同好会が作れない!?
昼休み。旧校舎の裏庭に俺たち3人はいた。
弁当を持ち寄り、同人誌の企画を立てる。
『うーん、どれがいいかしらね。』
『花蓮のアイデアがいいと思うけどな。』
『そうだねっ!』
『でも、これ作画がめちゃくちゃ大変かも。作れって言われたらやるけど。』
『確かに、世界観はめちゃくちゃいいんだけどな。』
『まずは1本出してみてがいいと思うの。クリエイターと世間の感覚がズレてることはよくあるから。』
『そしたらさっ!ヒデくんのはいいんじゃない!?』
『そうね。私もそれがいいわ。』
俺のアイデアは二番煎じなのが、気に食わないが
そこは鞘を納めておこう。
さて、方向性は固まった。
『夢美、プロットお願いできるか?』
『うん、わかったよ。いつまで?』
『そうだな。1週間でできるか?』
『わかった。』
『私は、キャライメージを何パターンか用意しておくわ。』
そうして昼休みの打ち合わせはとんとんと終わった。弁当を食べ終えてクラスに戻る。ドアを開けて教室に入ろうとすると、声をかけられた。
昨日の生徒会室にいた、女生徒だ。
『ああ、昨日の。何か用?』
『あの、非常に申し上げづらいのですが、申請が受理されなくて。その放課後に生徒会室に来て頂けませんか?』
放課後。
3人は生徒会室にいた。そこにいたのは、智也のグループだ。
『ようよう、ヒデー。だめだよ、文芸部はもうあるんだからさ。』
ケタケタ笑いながら、話し始める智也。
文芸部はすでに廃部になっていたはずだ。
『だからさ、俺らが入部したから復活したの。だから、文芸同好会は認められないんだってさ。
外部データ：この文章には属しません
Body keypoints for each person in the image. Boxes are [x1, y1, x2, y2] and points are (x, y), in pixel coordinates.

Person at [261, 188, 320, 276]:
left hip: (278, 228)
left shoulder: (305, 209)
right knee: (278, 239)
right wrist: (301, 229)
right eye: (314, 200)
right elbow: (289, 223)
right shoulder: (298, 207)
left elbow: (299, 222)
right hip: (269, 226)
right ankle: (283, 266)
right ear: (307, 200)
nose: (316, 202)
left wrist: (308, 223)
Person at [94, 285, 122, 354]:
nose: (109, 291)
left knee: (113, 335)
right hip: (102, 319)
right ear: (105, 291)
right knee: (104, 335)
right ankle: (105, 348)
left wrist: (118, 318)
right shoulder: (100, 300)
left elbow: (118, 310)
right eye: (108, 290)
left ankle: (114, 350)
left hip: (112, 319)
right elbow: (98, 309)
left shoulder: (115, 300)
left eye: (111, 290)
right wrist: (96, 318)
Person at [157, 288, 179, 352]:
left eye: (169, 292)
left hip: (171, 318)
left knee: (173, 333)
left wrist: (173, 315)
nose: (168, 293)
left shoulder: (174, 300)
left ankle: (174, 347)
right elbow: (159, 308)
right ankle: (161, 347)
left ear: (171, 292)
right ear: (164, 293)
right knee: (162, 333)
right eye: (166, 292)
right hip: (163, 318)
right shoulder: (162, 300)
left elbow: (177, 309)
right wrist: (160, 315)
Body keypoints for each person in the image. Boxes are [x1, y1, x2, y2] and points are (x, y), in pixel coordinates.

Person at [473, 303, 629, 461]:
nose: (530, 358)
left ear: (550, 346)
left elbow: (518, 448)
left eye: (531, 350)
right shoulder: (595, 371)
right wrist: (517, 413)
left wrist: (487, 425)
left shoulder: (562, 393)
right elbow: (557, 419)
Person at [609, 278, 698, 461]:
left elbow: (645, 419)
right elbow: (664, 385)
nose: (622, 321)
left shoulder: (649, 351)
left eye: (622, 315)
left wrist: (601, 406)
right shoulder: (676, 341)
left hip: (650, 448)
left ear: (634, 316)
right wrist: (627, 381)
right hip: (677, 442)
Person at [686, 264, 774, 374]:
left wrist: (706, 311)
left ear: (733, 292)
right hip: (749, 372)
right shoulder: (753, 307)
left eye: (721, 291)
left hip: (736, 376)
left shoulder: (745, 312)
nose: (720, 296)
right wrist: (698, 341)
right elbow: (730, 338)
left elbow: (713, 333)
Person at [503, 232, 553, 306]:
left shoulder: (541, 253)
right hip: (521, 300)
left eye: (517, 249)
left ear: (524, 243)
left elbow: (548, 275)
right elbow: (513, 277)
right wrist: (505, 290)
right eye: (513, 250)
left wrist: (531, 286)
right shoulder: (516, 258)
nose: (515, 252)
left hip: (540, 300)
』
こいつら、俺らが同好会作るの知って邪魔したのか。
『し、しかし、別に同じような活動内容でも問題ないのでは・・・。』
『いや、だから同好会作るくらいなら文芸部に入ればー?ってこと。』
俺が入らないことを知っていて、クソっ!
花蓮が前に出る。
『入るも入らないも、私達に自由はあるはずだけど。』
真っ直ぐと智也を見据える。
『だってさあ、兄貴。』
夕焼けに照らされて顔はよく見えなかったが、
出てきたのは生徒会長だった。
智也の兄貴は生徒会長なのだ。
この学校での生徒会の力は強大である。
生徒会長がノーといえば、ノーになる。いかに理不尽であろうと。
智也の兄貴は一年の頃から地道に校内の人脈を作りあげてきて、人心掌握をしてきた。力がかなりあるのだ。しかしやはり身内贔屓するというのか。
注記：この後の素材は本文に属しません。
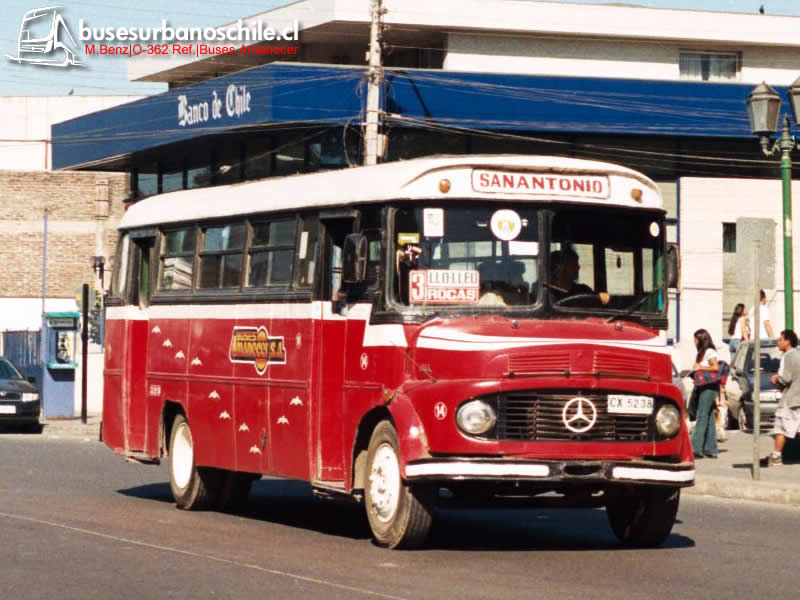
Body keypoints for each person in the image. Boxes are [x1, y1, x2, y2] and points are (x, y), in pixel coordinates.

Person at [765, 329, 800, 467]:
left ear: (787, 342)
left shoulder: (788, 356)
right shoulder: (798, 354)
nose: (778, 343)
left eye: (780, 340)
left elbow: (785, 378)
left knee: (780, 428)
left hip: (791, 398)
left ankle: (776, 456)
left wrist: (775, 378)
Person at [691, 328, 720, 459]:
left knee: (702, 415)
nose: (694, 342)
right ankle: (710, 448)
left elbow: (715, 367)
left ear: (702, 339)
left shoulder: (709, 351)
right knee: (708, 417)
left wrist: (700, 367)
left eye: (696, 339)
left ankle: (696, 448)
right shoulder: (702, 353)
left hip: (709, 388)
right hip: (704, 386)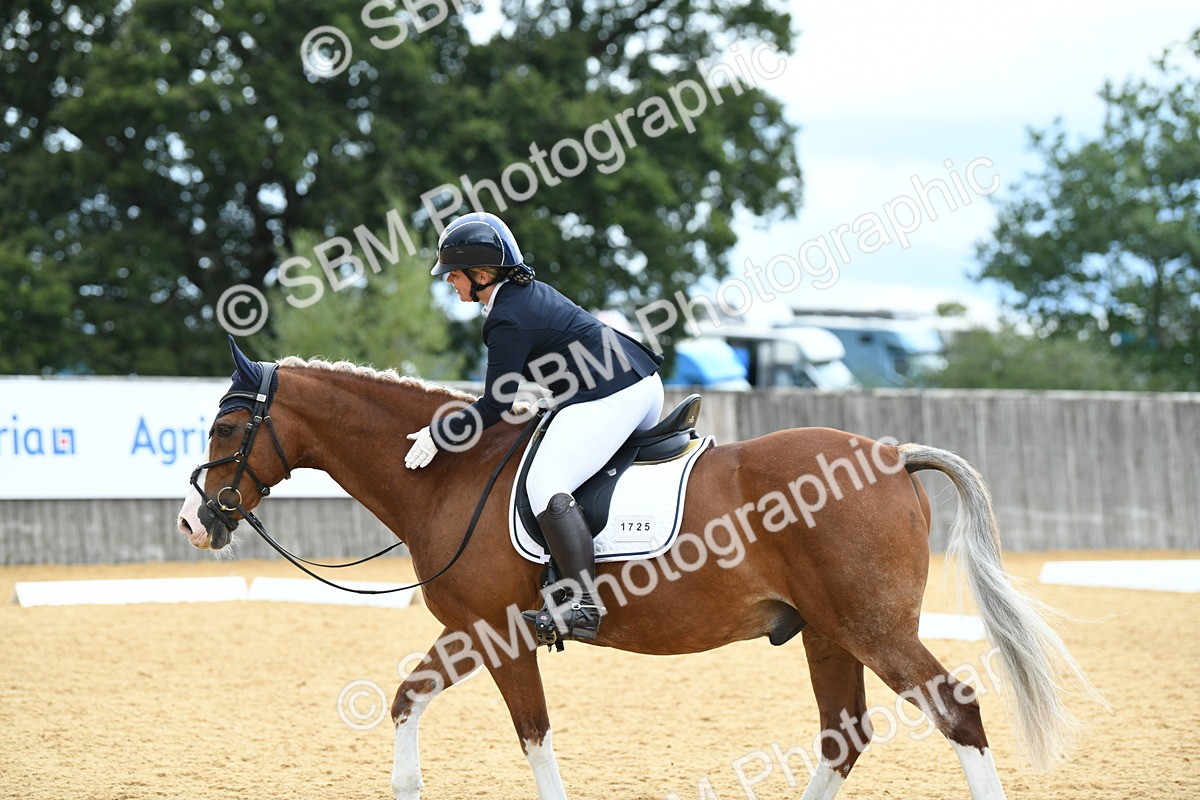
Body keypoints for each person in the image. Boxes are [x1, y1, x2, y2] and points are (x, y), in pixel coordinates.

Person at [404, 211, 665, 641]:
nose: (449, 283)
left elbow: (494, 405)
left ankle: (582, 605)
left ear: (482, 274)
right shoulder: (524, 294)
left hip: (618, 394)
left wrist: (439, 434)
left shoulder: (505, 317)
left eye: (454, 275)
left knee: (545, 483)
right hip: (637, 384)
『そういうことだ。だから、却下。入部するか、あきらめるんだな。』
クソ!唇を噛み締める。思わず拳を握りしめる。
そんな俺を夢美は不安そうに見る。
花蓮は落ちついたまま、俺の拳に、自分の手を添える。
『わかりました。では、いったん取り下げます。帰りましょう。2人とも。』
『え?でも・・・。』
花蓮は耳打ちする。
『作戦を練り直すわよ。』
それだけ伝えられて、俺らは生徒会室を去った。